O que poucos sabem é que as primeiras colônias nos Estados Unidos fracassaram. E não foi por fatores relacionados à sorte
Rodrigo Constantino
Comemorou-se nesta semana o feriado mais importante nos Estados Unidos depois do Natal: o Dia de Ação de Graças. Os aeroportos ficam lotados, famílias se reencontram num país em que é bastante comum jovens se mudarem de Estado para estudar, e amigos celebram juntos com o tradicional peru. Gratidão ao Todo-Poderoso é o tema da festa, desde que os primeiros peregrinos obtiveram a sua primeira boa colheita no Novo Mundo. É uma forma de voluntariamente dividir com os outros o privilégio de viver na América.
O que poucos sabem, porém, é
que as primeiras colônias fracassaram. E não foi apenas por fatores
relacionados à sorte. Uma das primeiras colônias a instalar-se na América do
Norte foi a Plymouth Colony, estabelecida onde hoje é o Estado de
Massachussets, nos anos de 1620. Numa experiência inédita até então, um
contrato coletivo estabelecia um sistema no qual as propriedades seriam todas
comuns. Trocando em miúdos, os Estados Unidos começaram como um experimento
socialista.

*Seção de dados*
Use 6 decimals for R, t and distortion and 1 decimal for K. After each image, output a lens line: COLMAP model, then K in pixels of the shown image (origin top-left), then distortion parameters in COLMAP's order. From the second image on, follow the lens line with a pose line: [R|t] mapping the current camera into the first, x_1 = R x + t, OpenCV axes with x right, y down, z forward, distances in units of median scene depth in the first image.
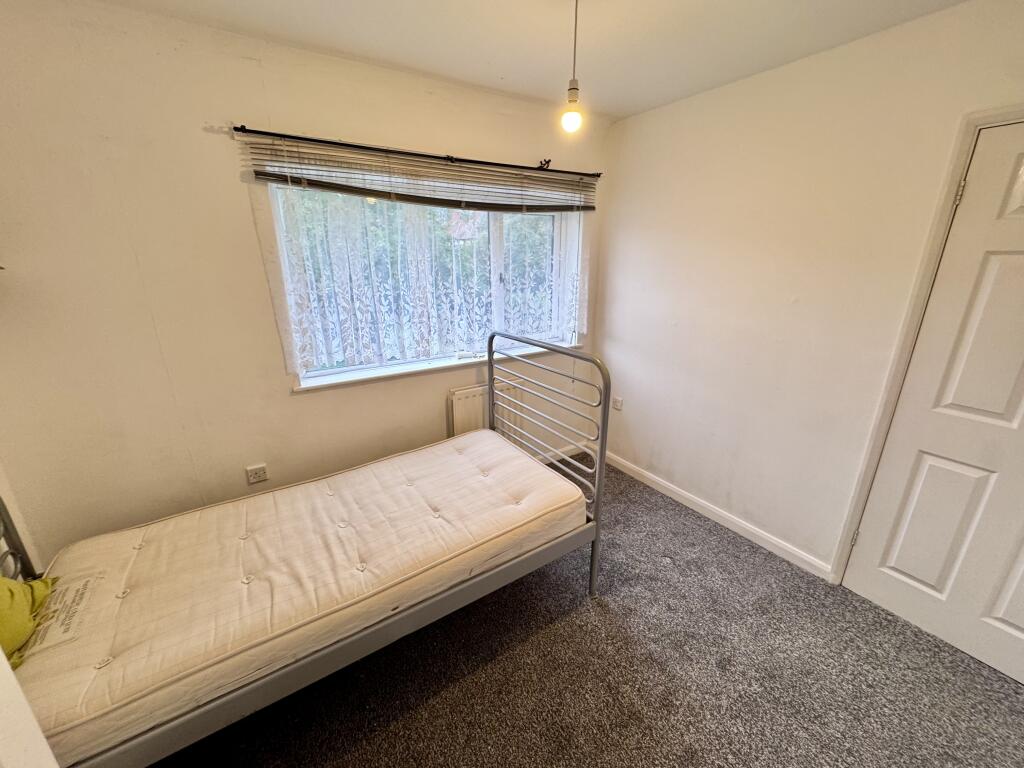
lens RADIAL K [[409.0, 0, 512.0], [0, 409.0, 384.0], [0, 0, 1]] dist [-0.000714, -0.000109]
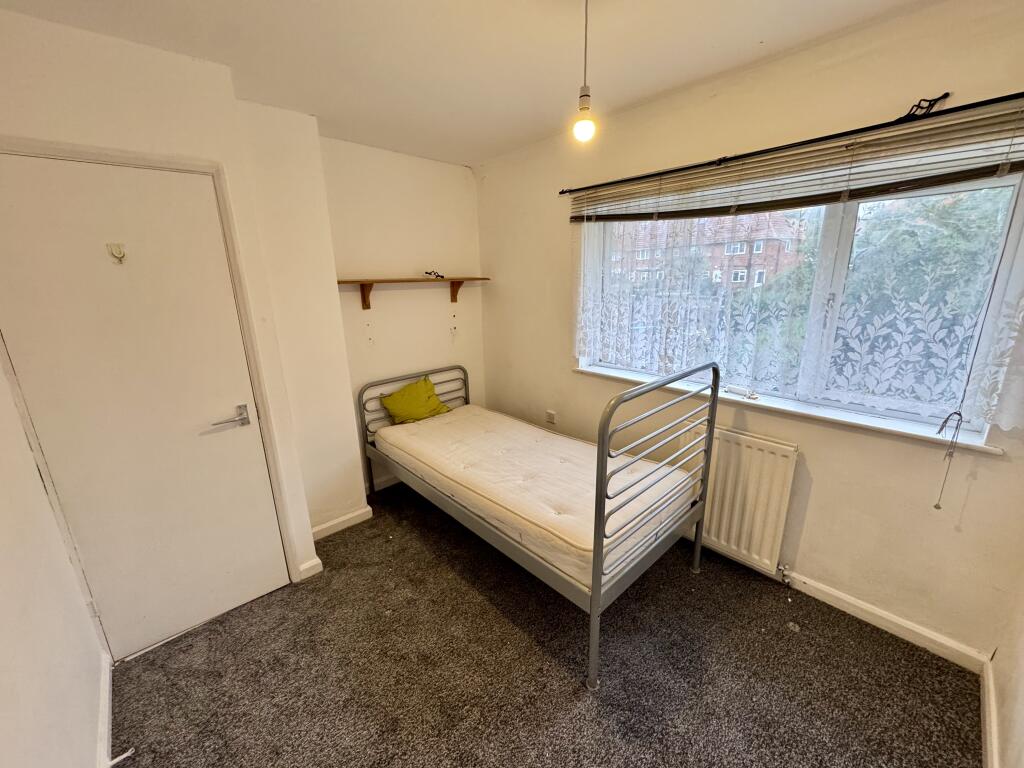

*Partes do exercício*
A – Transcreva do texto sobre o Dia de Ação de Graças o trecho entre "O que poucos sabem é" e "viver na América.", inclusive.
B – Responda às perguntas com base no texto sobre o Dia de Ação de Graças.
(i) Com que prato tradicional os amigos celebram juntos a data?
(ii) Em que década foi estabelecida a Plymouth Colony?
(iii) Como os Estados Unidos começaram, segundo o texto?

*Respostas em ordem*
A –
O que poucos sabem é que as primeiras colônias nos Estados Unidos fracassaram. E não foi por fatores relacionados à sorte
Rodrigo Constantino
Comemorou-se nesta semana o feriado mais importante nos Estados Unidos depois do Natal: o Dia de Ação de Graças. Os aeroportos ficam lotados, famílias se reencontram num país em que é bastante comum jovens se mudarem de Estado para estudar, e amigos celebram juntos com o tradicional peru. Gratidão ao Todo-Poderoso é o tema da festa, desde que os primeiros peregrinos obtiveram a sua primeira boa colheita no Novo Mundo. É uma forma de voluntariamente dividir com os outros o privilégio de viver na América.

B –
(i) Com o peru.
(ii) Nos anos de 1620.
(iii) Como um experimento socialista.